Ela fugia. Fugia de si mesma. Os seus cabelos esvoaçavam de encontro
ao vento. Os seus pés afundavam na areia úmida, a cada passo.
Corria sem rumo. Tropeçava e rolava entre as espumas e sentia o gosto
salgado da água, seus cabelos já ensopados, e a dor da pele que
raspava na areia crespa e grossa.
Em nada pensava, ou melhor, seus pensamentos corriam com tal rapidez que não
se fixavam em nada. Tantas cenas desconexas, perdidas no tempo de uma vida conturbada
e veloz. A sua roupa colada ao corpo mostrava as suas formas sensuais e belas,
que se atiravam através das linhas do seu vestido, aos olhares sedentos
de quantos passavam por ela.
Deixou que a sua urina se misturasse à água salobra, com seu forte
aroma marinho. Sentia um gozo indistinto e difuso, que arrepiava a pele do seu
corpo, desde o couro cabeludo até as suas exuberantes pernas queimadas
pelo sol. Cenas eróticas se mesclavam com outras em sua mente.
Agora, buscava apoio nas suas coxas firmes e se sentava na beira da praia, e
sentia prazer enquanto as pequenas ondas acariciavam o seu sexo, e o penetravam
com a maciez de um amante amadurecido.
As cenas voltavam e se superpunham umas sobre as outras.

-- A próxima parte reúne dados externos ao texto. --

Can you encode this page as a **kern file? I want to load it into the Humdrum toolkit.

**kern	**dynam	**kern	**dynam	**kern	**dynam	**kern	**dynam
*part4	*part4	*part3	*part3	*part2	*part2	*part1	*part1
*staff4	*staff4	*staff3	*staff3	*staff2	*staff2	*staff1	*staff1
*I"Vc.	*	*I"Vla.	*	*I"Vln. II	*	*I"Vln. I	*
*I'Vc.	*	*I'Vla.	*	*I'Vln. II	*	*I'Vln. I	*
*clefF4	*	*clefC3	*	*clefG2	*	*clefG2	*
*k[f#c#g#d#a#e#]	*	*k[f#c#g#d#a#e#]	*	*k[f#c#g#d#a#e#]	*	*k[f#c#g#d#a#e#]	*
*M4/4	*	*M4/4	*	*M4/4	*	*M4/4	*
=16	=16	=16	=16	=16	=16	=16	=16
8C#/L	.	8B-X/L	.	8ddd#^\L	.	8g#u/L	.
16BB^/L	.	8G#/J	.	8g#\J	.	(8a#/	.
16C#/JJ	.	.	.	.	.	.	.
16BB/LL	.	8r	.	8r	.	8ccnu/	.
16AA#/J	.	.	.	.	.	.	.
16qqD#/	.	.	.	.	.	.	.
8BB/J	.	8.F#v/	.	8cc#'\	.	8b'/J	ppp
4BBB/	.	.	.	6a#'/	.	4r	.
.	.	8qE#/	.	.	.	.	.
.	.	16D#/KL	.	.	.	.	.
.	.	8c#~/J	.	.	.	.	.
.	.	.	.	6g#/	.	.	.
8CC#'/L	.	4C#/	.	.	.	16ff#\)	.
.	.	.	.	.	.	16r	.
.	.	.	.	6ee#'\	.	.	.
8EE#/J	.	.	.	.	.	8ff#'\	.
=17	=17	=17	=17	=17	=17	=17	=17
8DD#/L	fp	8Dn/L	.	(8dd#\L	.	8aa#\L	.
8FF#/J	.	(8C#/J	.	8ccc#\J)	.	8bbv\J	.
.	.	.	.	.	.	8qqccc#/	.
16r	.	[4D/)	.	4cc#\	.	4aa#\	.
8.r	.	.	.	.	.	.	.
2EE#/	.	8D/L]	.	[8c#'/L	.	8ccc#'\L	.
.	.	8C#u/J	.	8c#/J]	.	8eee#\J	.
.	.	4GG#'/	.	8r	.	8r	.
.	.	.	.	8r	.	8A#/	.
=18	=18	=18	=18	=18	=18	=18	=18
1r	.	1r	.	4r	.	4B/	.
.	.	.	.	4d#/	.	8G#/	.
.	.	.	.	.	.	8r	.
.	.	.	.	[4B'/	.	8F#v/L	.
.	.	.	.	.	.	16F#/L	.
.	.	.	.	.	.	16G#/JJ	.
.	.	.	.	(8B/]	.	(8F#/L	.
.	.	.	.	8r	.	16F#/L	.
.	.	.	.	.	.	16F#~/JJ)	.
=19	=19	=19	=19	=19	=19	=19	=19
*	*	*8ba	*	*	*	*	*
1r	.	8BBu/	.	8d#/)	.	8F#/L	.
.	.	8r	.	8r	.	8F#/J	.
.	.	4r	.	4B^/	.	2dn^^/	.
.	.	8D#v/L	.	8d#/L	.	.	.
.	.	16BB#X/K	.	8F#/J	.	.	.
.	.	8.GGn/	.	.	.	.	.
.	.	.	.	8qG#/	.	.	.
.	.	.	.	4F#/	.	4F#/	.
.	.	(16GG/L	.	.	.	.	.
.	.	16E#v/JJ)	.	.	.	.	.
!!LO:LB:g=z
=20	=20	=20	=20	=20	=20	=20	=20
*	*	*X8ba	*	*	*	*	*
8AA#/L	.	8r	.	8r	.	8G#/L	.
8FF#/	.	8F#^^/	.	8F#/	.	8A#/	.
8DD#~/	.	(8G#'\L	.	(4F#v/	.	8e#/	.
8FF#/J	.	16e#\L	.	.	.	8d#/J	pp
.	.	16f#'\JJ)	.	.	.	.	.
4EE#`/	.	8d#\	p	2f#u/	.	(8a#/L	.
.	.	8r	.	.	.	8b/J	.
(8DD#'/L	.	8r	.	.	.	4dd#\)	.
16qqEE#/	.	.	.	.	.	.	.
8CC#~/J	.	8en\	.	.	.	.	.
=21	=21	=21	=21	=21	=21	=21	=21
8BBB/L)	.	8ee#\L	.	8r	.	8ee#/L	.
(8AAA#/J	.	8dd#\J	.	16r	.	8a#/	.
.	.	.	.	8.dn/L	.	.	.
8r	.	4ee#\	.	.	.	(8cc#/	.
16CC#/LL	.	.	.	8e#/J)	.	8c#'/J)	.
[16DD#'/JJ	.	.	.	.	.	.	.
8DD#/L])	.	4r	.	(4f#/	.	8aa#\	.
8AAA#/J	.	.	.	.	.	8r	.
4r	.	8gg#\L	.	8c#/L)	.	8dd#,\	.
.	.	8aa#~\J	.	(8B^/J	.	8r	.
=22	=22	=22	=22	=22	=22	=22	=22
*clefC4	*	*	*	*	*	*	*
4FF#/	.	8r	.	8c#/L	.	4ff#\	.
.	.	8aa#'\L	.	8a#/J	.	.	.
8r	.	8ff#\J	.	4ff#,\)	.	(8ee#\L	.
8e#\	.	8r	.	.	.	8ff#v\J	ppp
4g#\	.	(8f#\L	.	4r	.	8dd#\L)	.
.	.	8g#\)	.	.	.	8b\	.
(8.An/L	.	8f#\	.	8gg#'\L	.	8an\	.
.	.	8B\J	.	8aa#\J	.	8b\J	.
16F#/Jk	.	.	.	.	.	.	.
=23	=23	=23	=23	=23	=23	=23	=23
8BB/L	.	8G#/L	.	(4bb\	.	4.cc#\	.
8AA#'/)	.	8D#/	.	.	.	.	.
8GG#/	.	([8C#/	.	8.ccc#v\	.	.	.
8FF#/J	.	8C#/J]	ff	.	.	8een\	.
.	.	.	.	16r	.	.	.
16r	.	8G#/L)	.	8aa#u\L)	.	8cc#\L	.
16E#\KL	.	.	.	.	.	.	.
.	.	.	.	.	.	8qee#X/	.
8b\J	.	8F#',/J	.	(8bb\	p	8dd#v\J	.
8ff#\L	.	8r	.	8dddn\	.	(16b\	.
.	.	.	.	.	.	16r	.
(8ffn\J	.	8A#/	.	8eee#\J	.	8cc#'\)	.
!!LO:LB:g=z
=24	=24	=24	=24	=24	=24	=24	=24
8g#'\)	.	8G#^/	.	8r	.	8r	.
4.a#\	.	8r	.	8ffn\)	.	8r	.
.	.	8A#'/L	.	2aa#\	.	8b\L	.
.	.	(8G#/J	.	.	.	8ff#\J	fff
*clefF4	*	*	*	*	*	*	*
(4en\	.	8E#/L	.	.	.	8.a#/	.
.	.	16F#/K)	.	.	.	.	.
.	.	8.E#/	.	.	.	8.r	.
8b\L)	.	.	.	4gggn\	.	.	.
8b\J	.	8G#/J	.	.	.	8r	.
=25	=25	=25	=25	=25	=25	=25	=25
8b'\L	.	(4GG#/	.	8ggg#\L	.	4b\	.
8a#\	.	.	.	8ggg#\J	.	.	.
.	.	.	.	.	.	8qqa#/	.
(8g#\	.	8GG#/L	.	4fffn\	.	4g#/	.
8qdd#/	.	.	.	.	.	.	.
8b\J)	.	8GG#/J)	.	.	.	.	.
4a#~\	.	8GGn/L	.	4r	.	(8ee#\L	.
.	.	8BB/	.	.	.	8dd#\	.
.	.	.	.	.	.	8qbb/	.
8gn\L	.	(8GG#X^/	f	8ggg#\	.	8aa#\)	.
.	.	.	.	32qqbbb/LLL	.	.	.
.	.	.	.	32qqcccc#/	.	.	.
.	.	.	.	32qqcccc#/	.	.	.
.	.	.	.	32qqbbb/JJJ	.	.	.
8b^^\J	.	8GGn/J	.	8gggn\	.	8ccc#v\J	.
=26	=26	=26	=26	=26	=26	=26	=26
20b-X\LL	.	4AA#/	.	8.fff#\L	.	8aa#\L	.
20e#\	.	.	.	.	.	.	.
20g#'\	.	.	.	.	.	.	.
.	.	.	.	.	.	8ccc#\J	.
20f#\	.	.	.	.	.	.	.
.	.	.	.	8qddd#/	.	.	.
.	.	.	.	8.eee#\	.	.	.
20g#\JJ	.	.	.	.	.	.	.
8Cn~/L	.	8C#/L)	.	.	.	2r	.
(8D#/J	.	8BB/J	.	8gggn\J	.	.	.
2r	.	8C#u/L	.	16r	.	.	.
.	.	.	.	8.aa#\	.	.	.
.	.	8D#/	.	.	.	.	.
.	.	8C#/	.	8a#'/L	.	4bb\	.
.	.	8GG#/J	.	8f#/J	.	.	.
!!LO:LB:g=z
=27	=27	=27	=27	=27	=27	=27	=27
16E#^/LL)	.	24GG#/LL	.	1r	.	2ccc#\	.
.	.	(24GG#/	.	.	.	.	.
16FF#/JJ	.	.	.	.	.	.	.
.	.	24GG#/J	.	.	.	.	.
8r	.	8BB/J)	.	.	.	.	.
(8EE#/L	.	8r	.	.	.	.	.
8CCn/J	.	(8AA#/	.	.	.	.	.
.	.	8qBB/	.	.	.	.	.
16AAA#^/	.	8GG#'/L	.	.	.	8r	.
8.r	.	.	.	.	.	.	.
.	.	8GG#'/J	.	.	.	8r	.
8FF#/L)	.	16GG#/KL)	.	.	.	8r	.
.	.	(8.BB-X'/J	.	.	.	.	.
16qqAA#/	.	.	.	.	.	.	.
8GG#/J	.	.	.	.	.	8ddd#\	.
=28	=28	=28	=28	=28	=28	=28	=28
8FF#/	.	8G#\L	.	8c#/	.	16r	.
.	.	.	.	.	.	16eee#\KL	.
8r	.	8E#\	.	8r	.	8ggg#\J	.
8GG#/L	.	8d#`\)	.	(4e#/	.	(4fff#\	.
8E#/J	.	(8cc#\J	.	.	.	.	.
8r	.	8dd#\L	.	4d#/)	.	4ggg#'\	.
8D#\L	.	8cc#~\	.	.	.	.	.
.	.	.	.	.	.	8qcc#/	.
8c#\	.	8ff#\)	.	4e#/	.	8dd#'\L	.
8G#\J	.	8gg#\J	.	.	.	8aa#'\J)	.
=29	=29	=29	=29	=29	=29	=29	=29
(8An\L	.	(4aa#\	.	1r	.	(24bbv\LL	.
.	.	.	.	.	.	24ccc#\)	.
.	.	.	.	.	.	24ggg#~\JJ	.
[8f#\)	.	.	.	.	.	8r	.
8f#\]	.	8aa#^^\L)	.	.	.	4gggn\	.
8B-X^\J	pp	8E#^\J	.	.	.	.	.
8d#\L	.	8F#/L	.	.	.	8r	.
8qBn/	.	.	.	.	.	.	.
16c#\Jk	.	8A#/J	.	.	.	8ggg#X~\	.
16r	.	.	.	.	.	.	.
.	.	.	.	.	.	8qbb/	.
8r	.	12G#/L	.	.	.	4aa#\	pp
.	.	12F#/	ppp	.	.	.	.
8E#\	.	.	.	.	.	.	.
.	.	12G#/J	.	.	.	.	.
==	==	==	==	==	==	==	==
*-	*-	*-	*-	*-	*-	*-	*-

A faca, dura e seca,
que penetrava na carne. Quantas vezes? Muitas, não se lembrava ao certo.
O grito, a surpresa. Depois o gemido, depois o som rouco do respirar ofegante,
que fraquejava, pouco a pouco, e, depois, o silêncio.
E o sangue escorrendo, embebendo o lençol, o colchão, pingando
no assoalho, e formando uma poça que crescia, crescia cada vez mais,
até ocupar quase todo o quarto. E a perplexidade, minutos ou horas com
os olhos fixos em um ponto vago no espaço longínquo. A boca seca,
os músculos tensos, a faca na mão, ensanguentada.
Depois, correu ao banheiro, vomitou e evacuou tudo o que continham suas entranhas.
Começou, então, a tremer e a suar, descontroladamente. Via aquele
corpo, o seu amante. Via as cápsulas jogadas no tapete, o pequeno saco
de cocaína, vazio.
E lembrava-se, então, de como estavam loucos, de como fizeram sexo durante
muito tempo, com muito prazer e muita dor. E de como, de novo, ele a violentara,
como um louco, e, de novo, a espancara, com violentos socos no seu rosto e no
seu corpo, e com chutes no seu ventre, nas suas costas, na sua virilha. E, depois,
dormira como um demônio apaziguado.
E de como ela ficara sentindo lancinantes dores por todo o seu corpo. E um profundo
cansaço na sua alma. Aquele cansaço, deprimente e angustiante,
de quem já não acredita em mais nada. Em uma vida que perdera
todo o sentido, um trabalho enfadonho e sem perspectiva. Sozinha, com a sua
filha e o seu filho, as suas crianças que tanto sentiam a falta do pai,
que lhes abandonara há três anos, e que procuravam se contentar
com o pouco que a sua mãe conseguia realizar, com o seu minguado salário.
E, de como ela se apegara aquele homem, como a sua única tábua
de salvação... E, de como, também, aquele amor foi perdendo
o seu sentido, a cada golpe, a cada esquecimento, a cada momento de desprezo
e de frustração.
E, de como, hoje, sem saber como, fora tomada por um ódio insuportável,
como se fosse explodir. E, de como cada célula do seu corpo gritou com
horror e revolta, e a sua mente vibrou como um sino tocado por um martelo incandescente,
surgido das profundezas do inferno.
E, de como seus olhos se incendiaram, a sua face tremeu como se sacudida por
uma febre fatal. E, então, tudo desabou sobre ela de uma só vez
. A sua vida marcada por tanta humilhação, desonra, surras, abandono,
desprezo, mentiras, calúnia, abusos, rotina, amargor, dor. Quanta dor!
Sentiu, naquele tenebroso momento, que só havia um meio de escapar daquela
dor que lhe rasgava a alma em milhões de minúsculos pedaços,
e que a deixava inteiramente alucinada!
Com gestos mecânicos, abriu, a custo, a bolsa surrada, e de lá
do fundo trouxe a faca retilínea, afiada e pontiaguda.